Siyasi iktidarın yirmibir yıldır sürdürdüğü kamu kurum ve kuruluşlarındaki yandaş kayırma politikaları sonucunda başta yargı ve eğitim olmak üzere tüm kurumlar ağır bir yıkıma uğratılmıştır. Buralara alınan veya atanan kişiler eğitimlerine, yeteneklerine ve yeterliliklerine göre değil iktidar partisine yakınlıklarına göre değerlendirilmişlerdir.
Bu uygulamanın sonucunda kurumlar ehil olmayan yandaş kadrolar ve öncelikle de tarikat mensupları ile doldurulmuştur.
Bu kişiler ne hukuk tanırlar ne yasa bilirler… Ne Anayasa’dan ne demokrasiden ve ne de insan haklarından haberleri vardır.
Bunlar ne adalet, ne sanat, ne ekonomi, ne de teknolojiden anlarlar.

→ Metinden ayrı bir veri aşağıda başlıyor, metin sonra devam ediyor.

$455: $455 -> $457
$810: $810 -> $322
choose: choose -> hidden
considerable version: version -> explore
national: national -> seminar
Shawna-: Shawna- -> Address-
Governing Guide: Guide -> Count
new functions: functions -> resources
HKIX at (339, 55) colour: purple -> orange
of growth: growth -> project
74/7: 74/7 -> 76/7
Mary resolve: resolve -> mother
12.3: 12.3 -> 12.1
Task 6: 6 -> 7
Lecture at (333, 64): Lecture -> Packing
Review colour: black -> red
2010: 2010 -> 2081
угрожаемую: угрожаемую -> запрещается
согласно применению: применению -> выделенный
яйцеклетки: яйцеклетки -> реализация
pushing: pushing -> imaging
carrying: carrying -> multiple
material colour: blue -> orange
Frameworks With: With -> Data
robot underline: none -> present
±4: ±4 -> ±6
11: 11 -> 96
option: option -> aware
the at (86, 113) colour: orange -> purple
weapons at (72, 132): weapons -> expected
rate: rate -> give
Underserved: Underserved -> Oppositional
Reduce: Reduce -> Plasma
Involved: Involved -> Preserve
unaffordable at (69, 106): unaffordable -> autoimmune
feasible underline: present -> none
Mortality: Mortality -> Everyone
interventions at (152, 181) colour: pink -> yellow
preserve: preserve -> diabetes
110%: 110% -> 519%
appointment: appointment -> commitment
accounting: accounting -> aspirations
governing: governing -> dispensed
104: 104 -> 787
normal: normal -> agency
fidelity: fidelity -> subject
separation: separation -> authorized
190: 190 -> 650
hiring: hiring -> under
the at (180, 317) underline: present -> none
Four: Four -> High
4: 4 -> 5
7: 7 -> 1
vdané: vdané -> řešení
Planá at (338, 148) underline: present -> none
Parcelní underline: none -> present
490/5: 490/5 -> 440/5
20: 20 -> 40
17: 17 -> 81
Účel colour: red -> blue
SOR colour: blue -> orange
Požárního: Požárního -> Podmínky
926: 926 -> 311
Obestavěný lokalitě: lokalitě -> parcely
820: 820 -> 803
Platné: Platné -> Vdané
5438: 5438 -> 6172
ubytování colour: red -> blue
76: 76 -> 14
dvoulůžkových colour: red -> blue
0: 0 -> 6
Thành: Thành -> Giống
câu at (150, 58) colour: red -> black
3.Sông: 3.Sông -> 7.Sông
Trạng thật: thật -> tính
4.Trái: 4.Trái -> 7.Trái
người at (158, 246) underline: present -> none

Onlar yalnızca güce taparlar ve biat etmeyi bilirler.
Anayasa Mahkemesi’nin bir süre önce verdiği hak ihlali kararının tanınmayarak yok sayılması işte bu yapılanmanın sonucudur.
Bu nedenledir ki, birçok defa AHİM kararları yok sayılarak Anayasa’nın 90’ıncı maddesi tekrar tekrar çiğnenmiştir. (Osman Kavala ve Selahattin Demirtaş kararları)
Bu uygulamaların toplumda tepkisiz kaldığını gören siyasi otorite AYM‘nin Can Atalay hakkında daha önceki emsal kararlarına da dayanarak verdiği “hak ihlali” kararını uygulamamak için bu defa girişimlerini daha da ileriye taşımıştır. Yargıtay 3’üncü ceza dairesindeki kafa-dengi üç-beş hakimin Anayasa’nın 83. ve 153. maddelerindeki kesin hükmü hiçe sayan bir fetva vermeleri sağlanmış ve böylece anayasal düzene karşı resmen bir darbe gerçekleştirmiştir. Bu rezalete sessiz kalmak göz yummak bu suça ortak olmak demektir.
Bir hukukçu olarak bütün yurtsever kişileri, kurumları ve siyasi partileri etkili bir şekilde demokratik direnme haklarını kullanmaya çağırıyorum.